Electron-Positron Collision finding Kinetic Energy

[phamula]

Homework Statement

Positive and negative pions, denoted $$\pi$$ + and$$\pi$$ - , are antiparticles of each other.

Each has a rest mass of 140 MeV/c^2. Suppose a collision between an electron and positron, each with kinetic energy K, produces a $$\pi$$+ , $$\pi$$- pair. What is the smallest possible value for K?

Homework Equations

E=mc²

The Attempt at a Solution

E(kinetic)=E(total)-E(at rest)

I need to fine Kinetic Energy, but I do not know how to find E(total). E at rest is 140 MeV

 

[Andrew Mason]

Homework Statement

Positive and negative pions, denoted $$\pi$$ + and$$\pi$$ - , are antiparticles of each other.

Each has a rest mass of 140 MeV/c^2. Suppose a collision between an electron and positron, each with kinetic energy K, produces a $$\pi$$+ , $$\pi$$- pair. What is the smallest possible value for K?

Homework Equations

E=mc²

The Attempt at a Solution

E(kinetic)=E(total)-E(at rest)

I need to fine Kinetic Energy, but I do not know how to find E(total). E at rest is 140 MeV

What is the initial rest energy of the electron and the positron? What is the total energy, including kinetic, of the electron and positron? Write that out. That will be the left side of the energy conservation equation.

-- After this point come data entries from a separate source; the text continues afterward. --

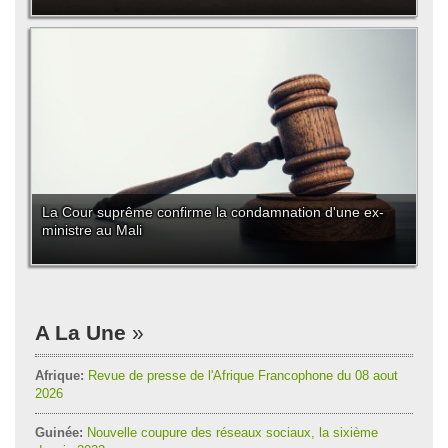
La Cour suprême confirme la condamnation d'une ex-
ministre au Mali
A La Une
Afrique:
Revue de presse de l'Afrique Francophone du 08 aout
2026
Guinée:
Nouvelle coupure des réseaux sociaux, la sixième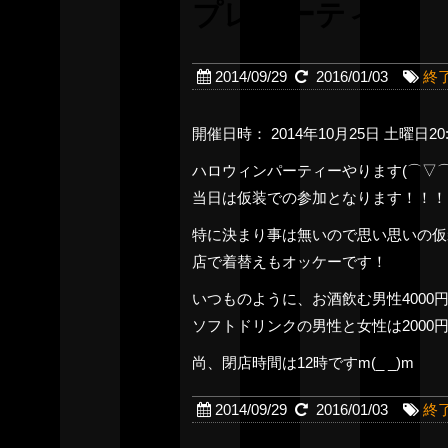
プレパーティー】
2014/09/29
2016/01/03
終
開催日時： 2014年10月25日 土曜日20:
ハロウィンパーティーやります(⌒▽⌒
当日は仮装での参加となります！！！
特に決まり事は無いので思い思いの仮装
店で着替えもオッケーです！
いつものように、お酒飲む男性4000
ソフトドリンクの男性と女性は2000
尚、閉店時間は12時ですm(_ _)m
2014/09/29
2016/01/03
終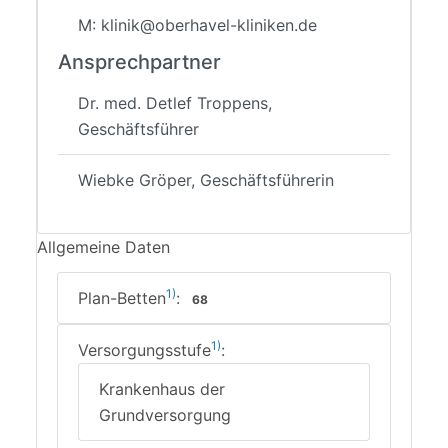
M: klinik@oberhavel-kliniken.de
Ansprechpartner
Dr. med. Detlef Troppens,
Geschäftsführer
Wiebke Gröper, Geschäftsführerin
Allgemeine Daten
1)
Plan-Betten
:
68
1)
Versorgungsstufe
:
Krankenhaus der
Grundversorgung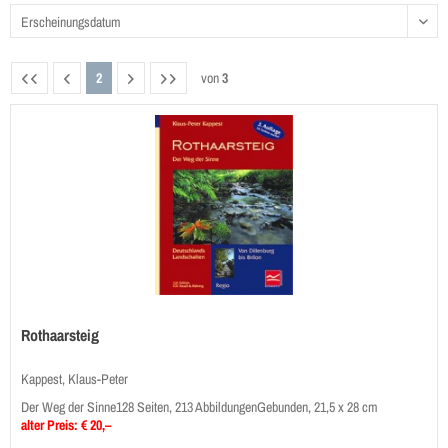
2
von
3
Rothaarsteig
Kappest, Klaus-Peter
Der Weg der Sinne128 Seiten, 213 AbbildungenGebunden, 21,5 x 28 cm
alter Preis: € 20,–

What is the final rest energy of the two pions? What is the total energy of the pions (including final kinetic energy). What is the minimum value for the kinetic energy of the pions? Use that value for the final kinetic energy. That will be the right side of the equation.

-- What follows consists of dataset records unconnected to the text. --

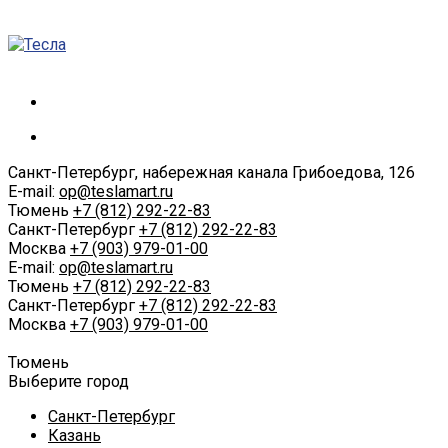
Санкт-Петербург, набережная канала Грибоедова, 126
E-mail:
op@teslamart.ru
Тюмень
+7 (812) 292-22-83
Санкт-Петербург
+7 (812) 292-22-83
Москва
+7 (903) 979-01-00
E-mail:
op@teslamart.ru
Тюмень
+7 (812) 292-22-83
Санкт-Петербург
+7 (812) 292-22-83
Москва
+7 (903) 979-01-00
Тюмень
Выберите город
Санкт-Петербург
Казань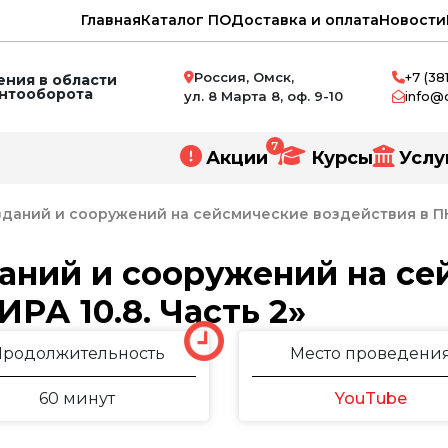
Главная
Каталог ПО
Доставка и оплата
Новости
Россия, Омск,
+7 (38
ния в области
ентооборота
ул. 8 Марта 8, оф. 9-10
info@
7
Акции
Курсы
Услу
зданий и сооружений на сейсмические воздействия в ПК 
даний и сооружений на с
РА 10.8. Часть 2»
нное проектирование
и
Продолжительность
Место проведени
ний
60 минут
YouTube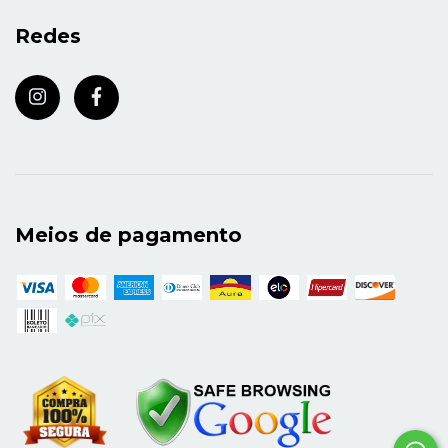
Redes
Meios de pagamento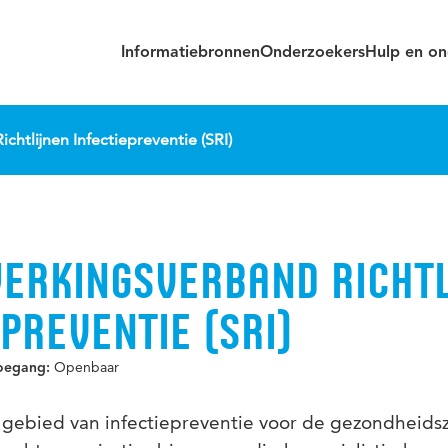
Informatiebronnen
Onderzoekers
Hulp en on
htlijnen Infectiepreventie (SRI)
RKINGSVERBAND RICHTL
PREVENTIE (SRI)
Openbaar
oegang:
t gebied van infectiepreventie voor de gezondheids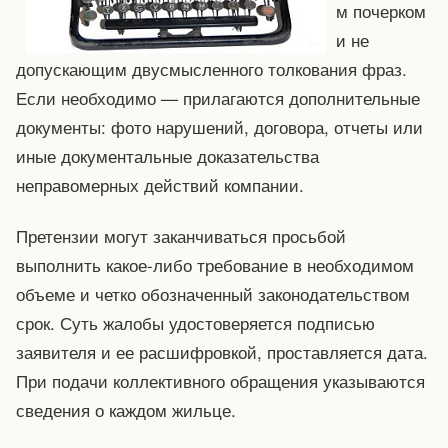
м почерком
и не
допускающим двусмысленного толкования фраз.
Если необходимо — прилагаются дополнительные
документы: фото нарушений, договора, отчеты или
иные документальные доказательства
неправомерных действий компании.
Претензии могут заканчиваться просьбой
выполнить какое-либо требование в необходимом
объеме и четко обозначенный законодательством
срок. Суть жалобы удостоверяется подписью
заявителя и ее расшифровкой, проставляется дата.
При подачи коллективного обращения указываются
сведения о каждом жильце.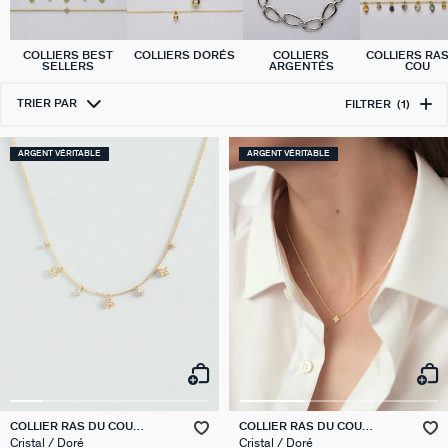
COLLIERS BEST
COLLIERS DORÉS
COLLIERS
COLLIERS RA
SELLERS
ARGENTÉS
COU
TRIER PAR
FILTRER
(1)
ARGENT VÉRITABLE
ARGENT VÉRITABLE
COLLIER RAS DU COU
COLLIER RAS DU COU
BELOVED
BELOVED
Cristal / Doré
Cristal / Doré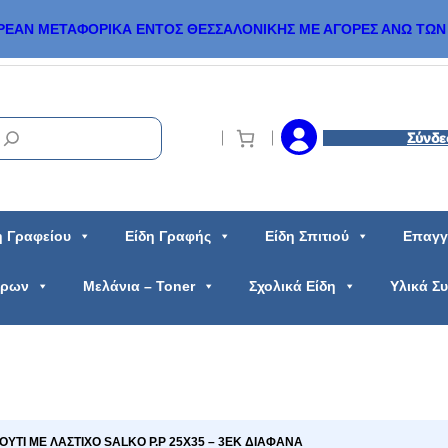
ΡΕΑΝ ΜΕΤΑΦΟΡΙΚΑ ΕΝΤΟΣ ΘΕΣΣΑΛΟΝΙΚΗΣ ΜΕ ΑΓΟΡΕΣ ΑΝΩ ΤΩΝ 
Σύνδε
η Γραφείου
Είδη Γραφής
Είδη Σπιτιού
Επαγγ
ώρων
Μελάνια – Toner
Σχολικά Είδη
Υλικά Σ
ΚΟΥΤΙ ΜΕ ΛΑΣΤΙΧΟ SALKO P.P 25X35 – 3ΕΚ ΔΙΑΦΑΝΑ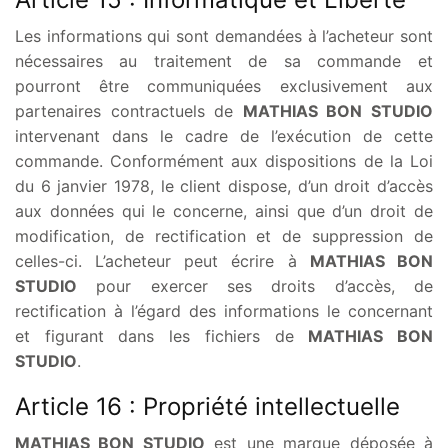
Les informations qui sont demandées à l’acheteur sont
nécessaires au traitement de sa commande et
pourront être communiquées exclusivement aux
partenaires contractuels de
MATHIAS BON STUDIO
intervenant dans le cadre de l’exécution de cette
commande. Conformément aux dispositions de la Loi
du 6 janvier 1978, le client dispose, d’un droit d’accès
aux données qui le concerne, ainsi que d’un droit de
modification, de rectification et de suppression de
celles-ci. L’acheteur peut écrire à
MATHIAS BON
STUDIO
pour exercer ses droits d’accès, de
rectification à l’égard des informations le concernant
et figurant dans les fichiers de
MATHIAS BON
STUDIO
.
Article 16 : Propriété intellectuelle
MATHIAS BON STUDIO
est une marque déposée à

That gives you one unknown (K) which you can now solve.

AM

 

[phamula]

This is what I came up with, but I don't think I am setting up the variables right.

m_electron=0.51 MeV/c²
m_positron=0.51 MeV/c²
m_pion=140MeV/c²

E_{0 electron} + E_{0 positron} + E_{electron total} + E_{positron total} = E_{0 pion 1} + E_{0 pion 2} + E_{pion 1 total} + E_{pion 2 total}

mc² + mc² + (mc² + (1/2)mv²) +(mc² + (1/2)mv²) = mc² + mc² + (mc² + (1/2)mv²) +(mc² + (1/2)mv²)

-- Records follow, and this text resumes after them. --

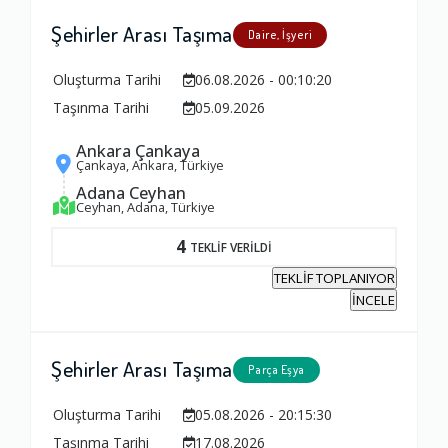
Ambalajlama Hizmeti
Şehirler Arası Taşıma
Daire, İşyeri
1.0
Oluşturma Tarihi
06.08.2026 - 00:10:20
Taşınma Tarihi
05.09.2026
Firma ile İletişim
Ankara Çankaya
1.0
Çankaya, Ankara, Türkiye
Adana Ceyhan
Ceyhan, Adana, Türkiye
Zamanlama
4
TEKLİF VERİLDİ
1.0
TEKLİF TOPLANIYOR
İNCELE
Firma Çalışanları
1.0
Şehirler Arası Taşıma
Parça Eşya
Oluşturma Tarihi
05.08.2026 - 20:15:30
Fiyatlandırma Dengesi
Taşınma Tarihi
17.08.2026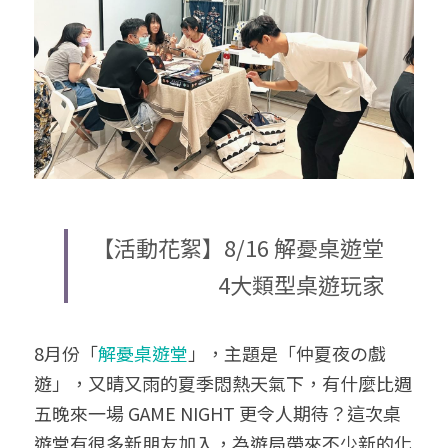
給大人的電影社
特別企劃 - 眠八月
Yoga 瑜珈
療寮．工作室開放日
價格方案
搜索
手作．時光
Boxing 拳擊
《神隱》實境遊戲
平日最新優惠
02 7755 7668
chitchatclinic@gmail.com
台港文化傾偈會
運動課花絮
遊戲主頁
《我在露台煎西多士》場刊
廣東話基礎班
調香師
馴獸師
預約
【活動花絮】8/16 解憂桌遊堂
4大類型桌遊玩家
8月份「
解憂桌遊堂
」，主題是「仲夏夜の戲
遊」，又晴又雨的夏季悶熱天氣下，有什麼比週
五晚來一場 GAME NIGHT 更令人期待？這次桌
遊堂有很多新朋友加入，為遊局帶來不少新的化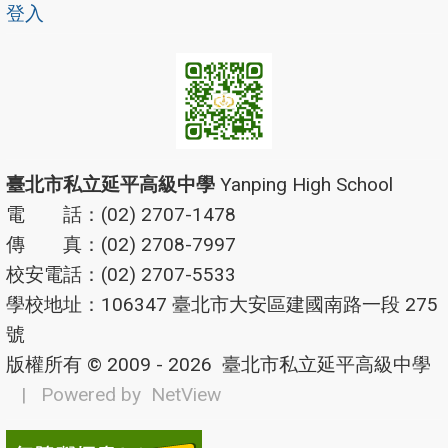
登入
臺北市私立延平高級中學
Yanping High School
電 話：(02) 2707-1478
傳 真：(02) 2708-7997
校安電話：(02) 2707-5533
學校地址：106347 臺北市大安區建國南路一段 275
號
版權所有 © 2009 - 2026
臺北市私立延平高級中學
| Powered by
NetView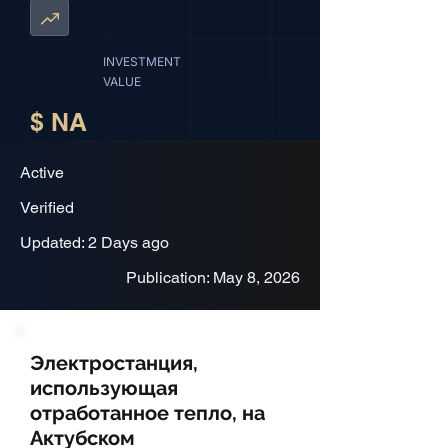
INVESTMENT
VALUE
$ NA
Active
Verified
Updated: 2 Days ago
Publication: May 8, 2026
Электростанция,
использующая
отработанное тепло, на
Актубском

(.51 MeV) + (.51 MeV) + (1/2)(.51MeV) + (1/2)(.51MeV) = (140 MeV) + (140 MeV) + (1/2)(140MeV)v² + (1/2)(140MeV)v²

 

[Andrew Mason]

This is what I came up with, but I don't think I am setting up the variables right.

m_electron=0.51 MeV/c²
m_positron=0.51 MeV/c²
m_pion=140MeV/c²

E_{0 electron} + E_{0 positron} + E_{electron total} + E_{positron total} = E_{0 pion 1} + E_{0 pion 2} + E_{pion 1 total} + E_{pion 2 total}

Your equation makes no sense.

$m_ec^2 + m_pc^2 + 2K$ = total energy before

Let KE after = 0 (minimum case):

$m_{(\pi^-)}c^2 + m_{(\pi^+)}c^2 + 0$ = total energy AFTER

How is the total energy before related to the total energy after?

AM

 

[phamula]

Thanks! I found out that mastering physics accepted 3 sig figs specifically and that screwed things up for me.